One of they key goals of Tank it Easy was creating a simplified but believable ecosystem; achieving this goal involved designing and balancing systems for fish to interact and react to their environment. I designed a number of stimuli and reactions for fish behavior which influenced by a ‘fish stats’ profile, dictated how fish acted in the face of simulated hunger, overcrowding, and predation.

Balancing these behaviors was a long and at times painful process involving lots of iteration alongside the project’s vision holder and AI programmer. It was surprisingly difficult to make our fish truly feel believable, especially as we had to design for a wide range of possible fish stats.

 

User-Facing Design

Tank it Easy proved additionally challenging due to its unique model of interaction — unlike many games, users interact for short periods of time and won’t necessarily return. As such I often focused on creating the varying levels of interaction afforded by the game, ensuring that any duration of play could be engaging.
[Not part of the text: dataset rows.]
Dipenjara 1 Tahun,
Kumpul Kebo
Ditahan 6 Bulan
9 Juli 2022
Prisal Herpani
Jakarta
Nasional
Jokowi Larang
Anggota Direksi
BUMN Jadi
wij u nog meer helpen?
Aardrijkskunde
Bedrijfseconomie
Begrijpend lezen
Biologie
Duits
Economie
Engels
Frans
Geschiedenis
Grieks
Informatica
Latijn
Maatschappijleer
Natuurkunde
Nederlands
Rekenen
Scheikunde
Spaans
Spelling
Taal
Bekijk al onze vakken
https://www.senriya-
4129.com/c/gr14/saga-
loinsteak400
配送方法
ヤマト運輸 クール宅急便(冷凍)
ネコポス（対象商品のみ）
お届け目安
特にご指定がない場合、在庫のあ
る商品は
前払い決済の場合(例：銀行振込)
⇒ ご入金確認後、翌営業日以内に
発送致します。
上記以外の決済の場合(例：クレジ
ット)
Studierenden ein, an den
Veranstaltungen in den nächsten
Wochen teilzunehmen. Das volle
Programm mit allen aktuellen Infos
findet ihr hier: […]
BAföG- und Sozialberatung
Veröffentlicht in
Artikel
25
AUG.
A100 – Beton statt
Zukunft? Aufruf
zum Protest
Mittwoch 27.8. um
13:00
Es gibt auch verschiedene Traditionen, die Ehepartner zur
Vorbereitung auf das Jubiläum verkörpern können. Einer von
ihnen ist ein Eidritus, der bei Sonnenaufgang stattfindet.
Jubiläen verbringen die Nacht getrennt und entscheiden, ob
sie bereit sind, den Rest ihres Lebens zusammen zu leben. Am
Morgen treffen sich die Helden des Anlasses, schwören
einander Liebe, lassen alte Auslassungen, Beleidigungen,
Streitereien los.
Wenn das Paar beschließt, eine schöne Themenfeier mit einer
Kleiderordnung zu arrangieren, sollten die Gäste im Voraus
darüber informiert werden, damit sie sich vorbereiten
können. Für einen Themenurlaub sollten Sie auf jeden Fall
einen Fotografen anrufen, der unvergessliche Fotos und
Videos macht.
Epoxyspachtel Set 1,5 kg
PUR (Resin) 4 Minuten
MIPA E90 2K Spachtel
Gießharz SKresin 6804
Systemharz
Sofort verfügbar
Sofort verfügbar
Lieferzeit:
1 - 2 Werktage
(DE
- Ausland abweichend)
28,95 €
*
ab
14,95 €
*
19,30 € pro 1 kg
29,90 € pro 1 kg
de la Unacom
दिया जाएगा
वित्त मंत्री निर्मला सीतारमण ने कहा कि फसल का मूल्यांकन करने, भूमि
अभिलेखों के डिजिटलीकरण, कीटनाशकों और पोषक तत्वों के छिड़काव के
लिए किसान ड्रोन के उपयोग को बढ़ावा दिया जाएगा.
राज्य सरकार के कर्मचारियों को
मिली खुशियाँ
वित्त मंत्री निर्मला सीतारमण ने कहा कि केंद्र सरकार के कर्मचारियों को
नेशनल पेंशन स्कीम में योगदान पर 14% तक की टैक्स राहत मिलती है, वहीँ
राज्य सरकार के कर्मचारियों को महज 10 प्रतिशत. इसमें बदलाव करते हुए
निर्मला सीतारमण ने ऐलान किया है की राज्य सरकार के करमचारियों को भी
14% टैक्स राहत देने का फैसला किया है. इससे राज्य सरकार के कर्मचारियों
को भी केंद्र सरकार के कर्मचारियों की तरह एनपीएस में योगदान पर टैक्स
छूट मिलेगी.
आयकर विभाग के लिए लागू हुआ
Low-interaction users might simply watch the display, while higher-interaction users wanted to interact with the fish and add their own to the tank.

Additionally, communicating gameplay ideas quickly and cleanly to users was vital on Tank it Easy; as such, I spent a lot of time designing user feedback so that players could best understand the tank. This took the form of visual indicators, such as particle effects and UI emotes, as well as clear and intuitive audio cues.